Iycee Charles de Gaulle Summary In checking for their existence or frequency

In checking for their existence or frequency

 In this section, we
discuss related work in three aspects: text segmentation, POS tagging, and
semantic labeling. Text Segmentation. We consider text segmentation as to
divide a text into a sequence of terms. Statistical approaches, such as N-gram
Model 21, 22, 23, calculate the frequencies of words co-occurring as
neighbors in a training corpus. When the frequency exceeds a prede?ned
threshold, the corresponding neighboring words can be treated as a term.

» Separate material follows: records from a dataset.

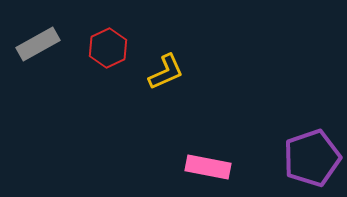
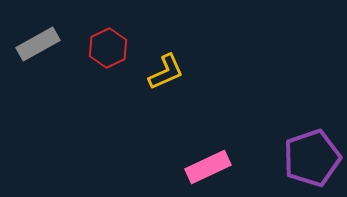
pink rectangle: rotated 36 degrees counterclockwise
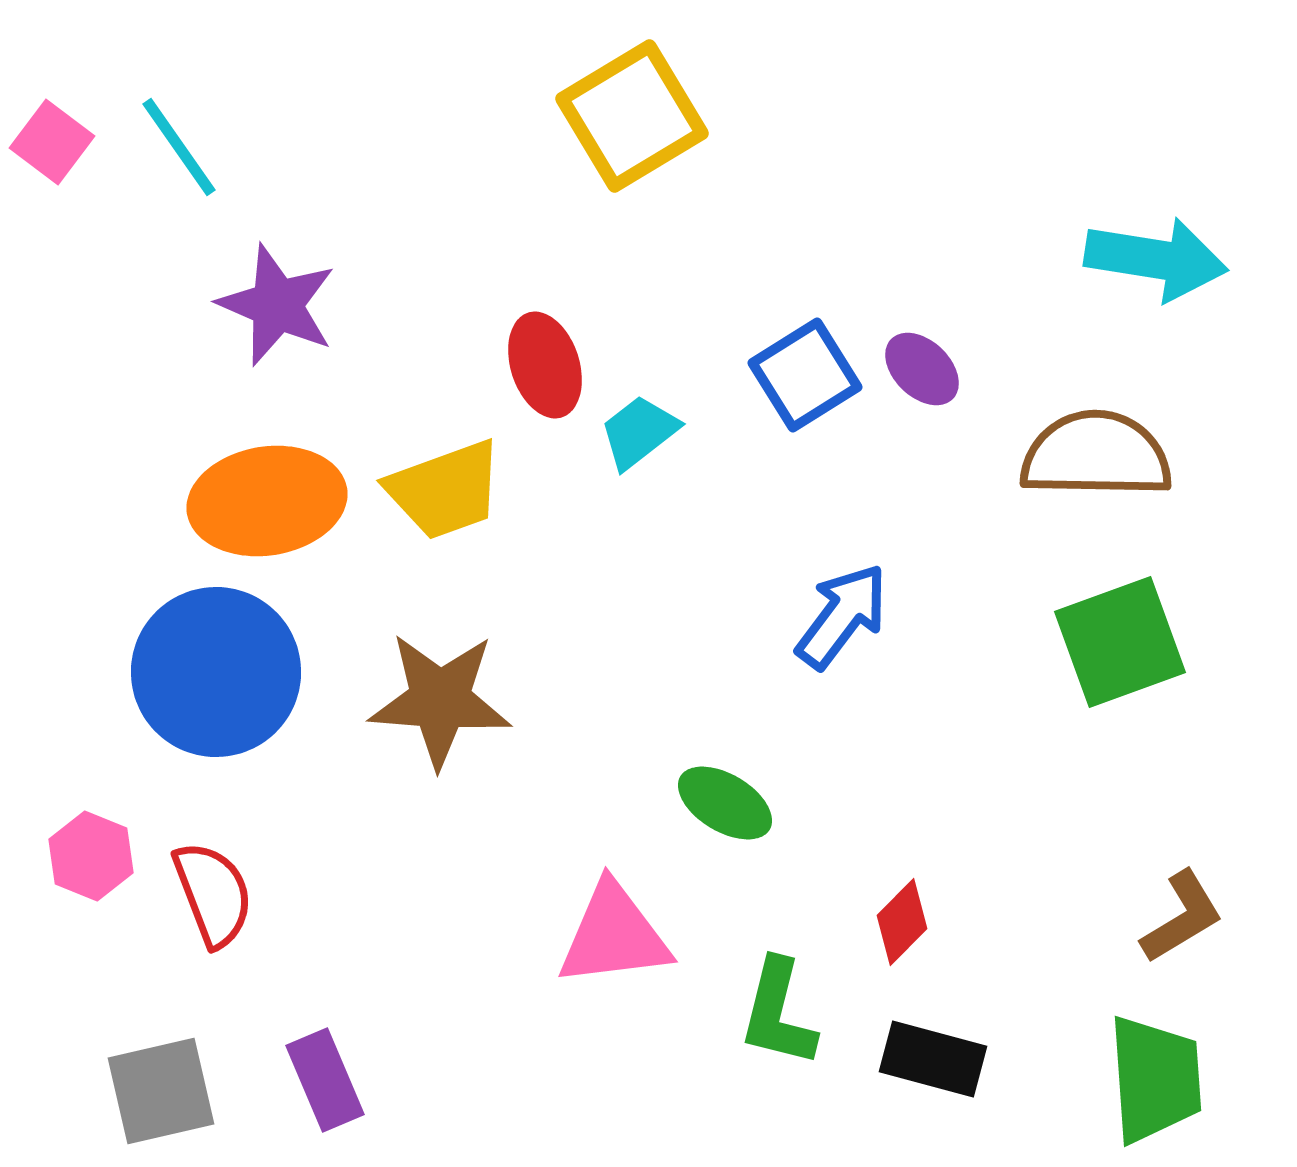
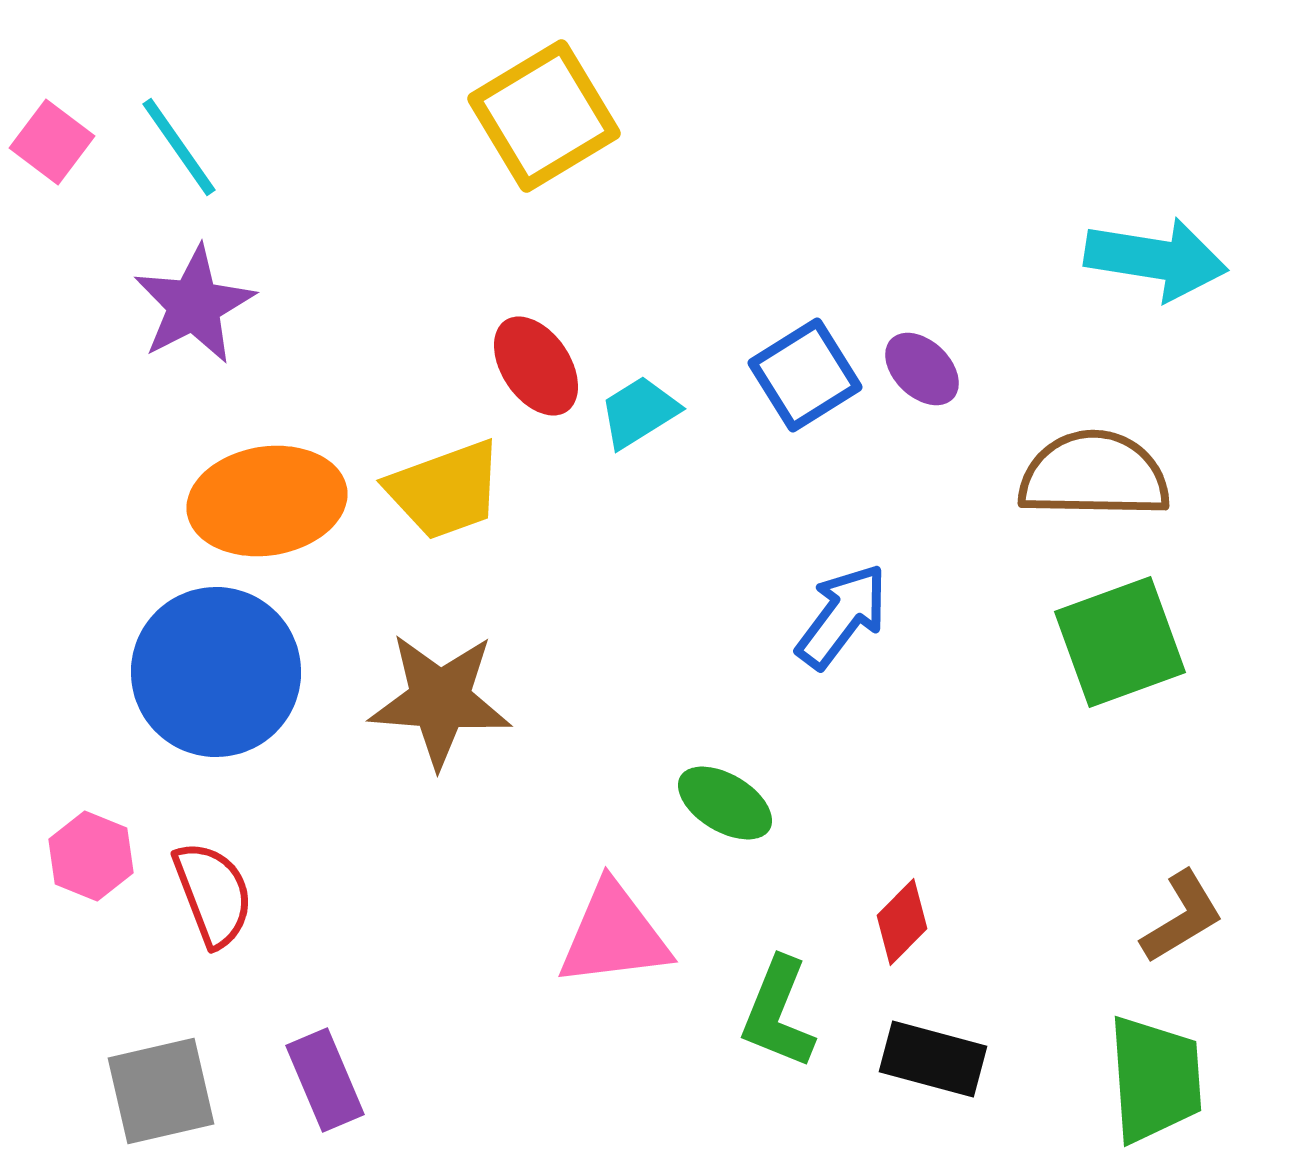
yellow square: moved 88 px left
purple star: moved 83 px left; rotated 22 degrees clockwise
red ellipse: moved 9 px left, 1 px down; rotated 16 degrees counterclockwise
cyan trapezoid: moved 20 px up; rotated 6 degrees clockwise
brown semicircle: moved 2 px left, 20 px down
green L-shape: rotated 8 degrees clockwise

Vocabulary-based approaches 18, 19, 20 extract terms by checking for
their existence or frequency in a prede?ned vocabulary. The most obvious
drawback of existing methods for text segmentation is that they only consider
surface features and ignore the requirement of semantic coherence within a
segmentation. This might lead to incorrect segmentations as described in
Challenge 1. To this end, we propose to exploit context semantics when
conducting text segmentation. POS tagging. POS tagging determines lexical types
(i.e., POS tags) of words in a text. Rule-based POS taggers attempt to assign
POS tags to unknown or ambiguous words based on a large number of hand-crafted
10, 11 or automatically learned 12, 13 linguistic rules. Statistical
POS taggers avoid the cost of constructing tagging rules by building a
statistical model automatically from a corpora and labeling untagged texts
based on those learned statistical information. Mainstream statistical POS
taggers employ the well-known Markov Model 14, 15, 16, 17 which learns
both lexical probabilities and sequential probabilities from a labeled corpora
and tags a new sentence by searching for tag sequence that maximizes the
combination of lexical and sequential probabilities. Note that both rule-based
and statistical POS taggers rely on the assumption that texts are correctly
structured which, however, is not always the case for short texts. More
importantly, existing methods only considers lexical features and ignores word
semantics. This might lead to mistakes, as illustrated in Challenge 3. Our work
attempts to build a tagger which considers both lexical features and underlying
semantics for type detection. Semantic labeling. Semantic labeling discovers
hidden semantics from a natural language text. Named entity recognition (NER)
locates named entities in a text and classi?es them into prede?ned categories
(e.g., persons, organizations, locations, etc.) using linguistic grammar-based
techniques as well as statistical models like CRF 1 and HMM 2. Topic models
3 attempt to recognize “latent topics”, which are represented as
probabilistic distributions on words, based on observable statistical relations
between texts and words. Entity linking 5, 6, 7, 8 employs existing
knowledgebases and focuses on retrieving “explicit topics” expressed as
probabilistic distributions on the entire knowledge base. Despite the high
accuracy achieved by existing work on semantic labeling, there are still some
limitations. First, categories, “latent topics”, and “explicit topics” are
different from human-understandable concepts. Second, short texts do not always
observe the syntax of a written language which, however, is an indispensable
feature for mainstream NER tools. Third, short texts do not contain suf?cient
content to support statistical models like topic models. The work most related
to ours are conducted by Song et al. 19 and Kim et al. 20 respectively,
which also represent semantics as concepts. 19 employs the Bayesian Inference
mechanism to conceptualize instances and short texts, and eliminates instance
ambiguity based on homogeneous instances. Kim et al. 20 captures semantic
relatedness between instances using a probabilistic topic model (i.e., LDA),
and disambiguates instances based on related instances. In this work, we
observe that other terms, such as verbs, adjectives, and attributes, can also
help with instance disambiguation. We incorporate type discernment in to our
framework for short text understanding of conduct instance disambiguate based
on various types of context information.